Il confronto in questi giorni riguarda altro: l’improbabile rimpasto di governo; una nuova legge elettorale; i veti dei Cinque Stelle; il nuovo “ Fondo Salva Stati” o MES per il quale eravamo arrivati addirittura in procinto di porre il veto a Bruxelles per la riforma (ipotesi per fortuna caduta). Anche per i progetti da presentare in Europa (in ritardo, come al solito) per non perdere l’opportunità senza precedenti di massicci investimenti pubblici e privati si discute di una “cabina di regia” composta dal presidente, due ministri e sei manager. Nemmeno li sfiora la possibilità di coinvolgere l’opposizione e magari anche i poteri locali in questa scelta per dare un significato comune e forte alla grande occasione per il Paese.

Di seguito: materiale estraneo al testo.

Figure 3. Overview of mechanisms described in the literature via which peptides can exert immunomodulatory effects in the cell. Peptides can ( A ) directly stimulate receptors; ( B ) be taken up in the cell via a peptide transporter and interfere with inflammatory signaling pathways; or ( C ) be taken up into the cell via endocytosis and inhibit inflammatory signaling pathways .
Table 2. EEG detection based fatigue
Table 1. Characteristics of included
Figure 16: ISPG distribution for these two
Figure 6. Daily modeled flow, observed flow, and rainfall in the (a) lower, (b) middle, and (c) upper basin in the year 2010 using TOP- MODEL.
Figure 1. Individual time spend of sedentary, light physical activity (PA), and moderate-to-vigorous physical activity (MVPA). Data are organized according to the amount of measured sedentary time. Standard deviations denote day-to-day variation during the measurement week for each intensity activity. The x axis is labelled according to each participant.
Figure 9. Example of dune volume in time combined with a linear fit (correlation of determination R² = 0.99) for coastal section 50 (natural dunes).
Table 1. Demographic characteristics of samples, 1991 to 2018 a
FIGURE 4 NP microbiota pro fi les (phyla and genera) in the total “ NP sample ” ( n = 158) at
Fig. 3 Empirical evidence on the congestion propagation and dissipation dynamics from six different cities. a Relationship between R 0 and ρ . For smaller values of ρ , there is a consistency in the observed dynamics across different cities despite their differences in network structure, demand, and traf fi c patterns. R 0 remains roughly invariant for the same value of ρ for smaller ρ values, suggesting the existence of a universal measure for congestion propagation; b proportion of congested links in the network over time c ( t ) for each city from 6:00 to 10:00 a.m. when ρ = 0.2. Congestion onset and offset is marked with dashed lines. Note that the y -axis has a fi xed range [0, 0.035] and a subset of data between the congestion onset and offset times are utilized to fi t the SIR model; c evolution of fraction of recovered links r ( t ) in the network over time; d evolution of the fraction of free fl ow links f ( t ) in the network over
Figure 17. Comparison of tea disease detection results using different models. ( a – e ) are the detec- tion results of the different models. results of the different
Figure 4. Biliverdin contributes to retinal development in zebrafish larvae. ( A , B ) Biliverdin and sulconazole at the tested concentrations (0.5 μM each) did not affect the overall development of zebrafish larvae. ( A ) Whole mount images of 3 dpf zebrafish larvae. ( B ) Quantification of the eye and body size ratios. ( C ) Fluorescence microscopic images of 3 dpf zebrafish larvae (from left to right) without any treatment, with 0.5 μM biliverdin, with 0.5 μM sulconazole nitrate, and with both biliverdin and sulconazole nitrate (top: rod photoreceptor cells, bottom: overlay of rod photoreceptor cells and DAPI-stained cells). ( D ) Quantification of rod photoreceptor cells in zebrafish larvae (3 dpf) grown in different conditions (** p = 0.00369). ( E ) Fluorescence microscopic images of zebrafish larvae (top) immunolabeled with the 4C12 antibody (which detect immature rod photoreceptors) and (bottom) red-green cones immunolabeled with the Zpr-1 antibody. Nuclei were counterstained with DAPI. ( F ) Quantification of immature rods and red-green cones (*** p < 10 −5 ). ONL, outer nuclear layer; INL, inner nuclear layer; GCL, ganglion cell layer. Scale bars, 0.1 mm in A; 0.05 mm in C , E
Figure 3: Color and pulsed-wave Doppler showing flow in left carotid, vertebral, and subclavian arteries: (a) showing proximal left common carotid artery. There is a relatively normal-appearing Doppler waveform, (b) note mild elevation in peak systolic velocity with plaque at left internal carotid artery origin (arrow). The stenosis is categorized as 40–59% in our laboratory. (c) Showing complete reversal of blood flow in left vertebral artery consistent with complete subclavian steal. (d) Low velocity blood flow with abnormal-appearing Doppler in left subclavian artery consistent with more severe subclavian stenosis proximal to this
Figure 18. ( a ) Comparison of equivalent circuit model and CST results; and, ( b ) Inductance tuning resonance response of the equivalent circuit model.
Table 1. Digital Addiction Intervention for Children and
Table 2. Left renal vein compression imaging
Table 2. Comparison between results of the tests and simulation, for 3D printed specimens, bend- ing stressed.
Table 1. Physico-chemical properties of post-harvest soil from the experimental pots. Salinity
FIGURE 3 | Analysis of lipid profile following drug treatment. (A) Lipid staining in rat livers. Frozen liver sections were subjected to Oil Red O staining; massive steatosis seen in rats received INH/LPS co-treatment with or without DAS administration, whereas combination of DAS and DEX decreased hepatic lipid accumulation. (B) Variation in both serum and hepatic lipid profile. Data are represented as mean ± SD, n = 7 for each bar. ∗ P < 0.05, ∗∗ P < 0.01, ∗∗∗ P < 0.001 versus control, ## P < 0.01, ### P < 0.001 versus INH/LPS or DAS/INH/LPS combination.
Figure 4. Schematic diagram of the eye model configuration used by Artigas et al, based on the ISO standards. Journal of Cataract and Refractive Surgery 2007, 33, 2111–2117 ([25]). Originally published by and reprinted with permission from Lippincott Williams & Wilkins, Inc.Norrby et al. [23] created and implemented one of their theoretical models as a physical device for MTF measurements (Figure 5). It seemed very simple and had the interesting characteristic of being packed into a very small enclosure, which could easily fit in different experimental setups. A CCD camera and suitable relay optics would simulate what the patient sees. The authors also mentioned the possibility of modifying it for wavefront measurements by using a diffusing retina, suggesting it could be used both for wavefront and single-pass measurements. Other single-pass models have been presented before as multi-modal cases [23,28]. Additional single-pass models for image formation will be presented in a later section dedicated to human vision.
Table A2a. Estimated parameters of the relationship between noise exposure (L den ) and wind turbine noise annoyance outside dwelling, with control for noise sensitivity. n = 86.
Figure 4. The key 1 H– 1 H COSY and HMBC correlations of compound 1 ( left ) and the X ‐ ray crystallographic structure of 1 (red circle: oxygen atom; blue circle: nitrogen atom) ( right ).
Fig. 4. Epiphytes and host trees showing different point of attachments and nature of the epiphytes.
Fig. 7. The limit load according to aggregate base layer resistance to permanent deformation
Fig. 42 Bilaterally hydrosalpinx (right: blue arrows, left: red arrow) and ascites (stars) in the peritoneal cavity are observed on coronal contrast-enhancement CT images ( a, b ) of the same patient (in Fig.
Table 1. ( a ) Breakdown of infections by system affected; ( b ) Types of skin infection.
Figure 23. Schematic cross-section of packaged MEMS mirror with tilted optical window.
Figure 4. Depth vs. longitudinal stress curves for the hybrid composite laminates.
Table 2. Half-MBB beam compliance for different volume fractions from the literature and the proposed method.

Si parla, a due giorni dalla scadenza del contratto di affitto vigente con la multinazionale Mittal, sulla sorte della ex Ilva di Taranto, la grande acciaieria che lentamente si sta spegnendo, dove sembra ormai deciso l’intervento dello Stato nel capitale con una quota rilevante, alla faccia delle privatizzazioni che dopo lo scempio di Alitalia sembrano riportarci indietro nel tempo cioè alla pratica delle sovvenzioni pubbliche. Altro che riforme, “questi cercano una birreria” avrebbe detto Cossiga.
Intanto l’attuale funzionamento della pubblica amministrazione, non quella degli alti livelli, ma quella degli sportelli e degli uffici periferici suscita la rabbia degli utenti perchè riesce a bloccare anche i “ristori” decisi dal governo con i dipendenti che a metà lavorano in smart working, cioè da casa, e nello stesso tempo minacciano uno sciopero. Intanto della riforma di alcuni nodi del funzionamento della giustizia, dopo la tempesta sul CSM, è tutto finito e non se ne parla più. Intanto il mercato del lavoro è ingessato, e tutelati continuano ad essere solo i lavoratori assunti a tempo indeterminato con regolare contratto e non anche l’esercito in crescita dei precari, tanto per citarne un aspetto. Per non parlare dell’istruzione, dell’università e della ricerca.
Le riforme aspettano, come il tenente Drogo nel Deserto dei Tartari di Buzzati che tutti i giorni scrutava l’orizzonte dalla fortezza Bastiani, in una sterminata landa desertica, in attesa di un segnale che non veniva mai.